Jakarta – Korlantas Polri didorong untuk menerapkan pendekatan yang lebih tegas, namun tetap edukatif dan humanis, dalam menertibkan pelanggaran lalu lintas, terutama yang melibatkan warga negara asing (WNA) di daerah wisata seperti Bali. Selain itu, Korlantas juga diminta menyiapkan jalur-jalur alternatif untuk mengantisipasi bencana banjir saat musim hujan.
Dorongan ini disampaikan oleh Irjen Pol. (Purn.) Drs. H. Machfud Arifin, S.H., Anggota Komisi III DPR RI dari Fraksi Partai NasDem, dalam Rapat Dengar Pendapat (RDP) bersama Kakorlantas Polri.
Machfud Arifin menyoroti fenomena ketertiban lalu lintas di Bali yang dinilai masih jauh dari harapan, bahkan terkesan membiarkan pelanggaran oleh WNA dengan alasan pariwisata. Ia khawatir hal ini justru tidak mencerminkan kepribadian dan budaya bangsa Indonesia.
“Kita lihat di Bali, ketertiban lalu lintas masih sangat jauh, Pak. Tolong jangan malah kita ini terpengaruh. Kalau kita di Bali kita lihat, ini Polisi ada tapi tidak bisa berbuat apa-apa. Tidak bisa melakukan tindakan terhadap pelaku-pelaku pelanggaran. Enggak pakai baju, enggak pakai helm,” tegas Machfud.
Ia menekankan bahwa penertiban harus dilakukan untuk menegakkan hukum, namun pelaksanaannya harus tetap mengedepankan pendekatan humanis dan edukatif.
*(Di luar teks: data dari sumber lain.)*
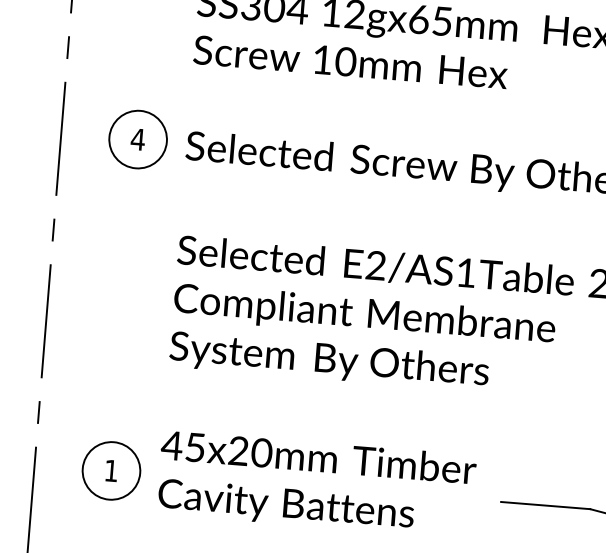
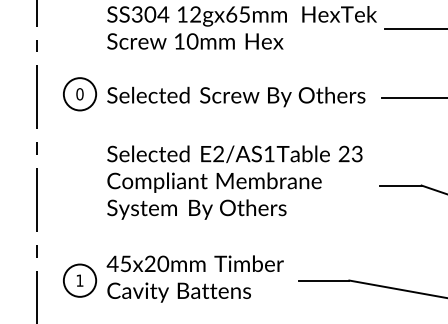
text: (137, 139) -> (79, 94), 4 -> 0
“Tolong ini juga menjadi perhatian, supaya tidak justru kita tidak bisa menunjukkan kepribadian bangsa kita. Terpengaruh dari pihak yang ini karena alasan wisata. Tapi dengan cara yang humanis itu silakan.”
Mantan Kapolda Jawa Timur ini juga menyoroti aspek kesiapan yang belum dipaparkan secara rinci oleh Korlantas, yakni mengenai antisipasi dan penyediaan jalur alternatif darurat bencana, terutama di musim hujan yang tidak menentu.
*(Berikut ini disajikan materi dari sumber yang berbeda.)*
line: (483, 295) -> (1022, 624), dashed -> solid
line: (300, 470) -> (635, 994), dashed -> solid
“Situasi pada saat sekarang ini kan musim hujan yang cuaca yang tidak menentu. Ini tidak ada alternatif jalan-jalan yang harus disiapkan untuk menghadapi bencana,” ujarnya.
Ia mencontohkan kasus banjir yang kerap melumpuhkan akses tol, seperti jalur Jakarta-Serang. Machfud mendesak Korlantas agar segera menyiapkan rencana alternatif agar arus lalu lintas, seperti dari Lampung menuju Jakarta atau sebaliknya, tidak terputus total.
Terkait kebijakan bahwa penegakan hukum adalah tindakan terakhir dalam lalu lintas, Machfud mengingatkan agar hal ini tidak menciptakan kesan Polantas tidak berdaya atau membiarkan pelanggaran yang jelas-jelas ada di depan mata.
Ia mencontohkan banyak pelanggaran di Jakarta yang dibiarkan, mulai dari penggunaan jalur pejalan kaki untuk parkir hingga kendaraan yang memotong jalur.
“Jangan kesan kita tidak berdaya. Bahkan tidak melakukan tindakan apapun, membiarkan. Ujungnya dianggap tidak berdaya,” katanya, menekankan pentingnya edukasi sekaligus penindakan tegas untuk mengembalikan fungsi jalan dan trotoar.
Dalam konteks pengamanan Nataru, Machfud Arifin menyoroti potensi kerawanan penyelundupan barang terlarang. Ia mengingatkan kejadian penemuan narkoba dalam jumlah besar menyusul kecelakaan lalu lintas (laka lantas) di Lampung beberapa minggu sebelumnya.
Oleh karena itu, ia mendorong Korlantas untuk memperkuat sinergi dengan pihak terkait. Lebih lanjut, ia mengusulkan adanya penghargaan khusus bagi anggota Polantas yang proaktif dan berhasil mengungkap tindak kejahatan lain, seperti jambret atau kasus narkoba, di tengah tugas rutin mereka.
Di awal RDP, Machfud Arifin juga menyampaikan catatan mengenai keterwakilan perempuan dalam posisi strategis. Ia berharap Kakorlantas dapat mengusulkan Polwan untuk menjabat sebagai Direktur Lalu Lintas (Dirlantas) di daerah.
“Saya melihat begitu banyaknya Dirlantas yang hadir pada siang hari ini, tapi satu orang pun tidak ada yang Polwan-nya ini. Tolong Pak Kakorlantas diusulkanlah, satu dua orang itu Polwan untuk bisa tampil menjadi Dirlantas,” pungkasnya.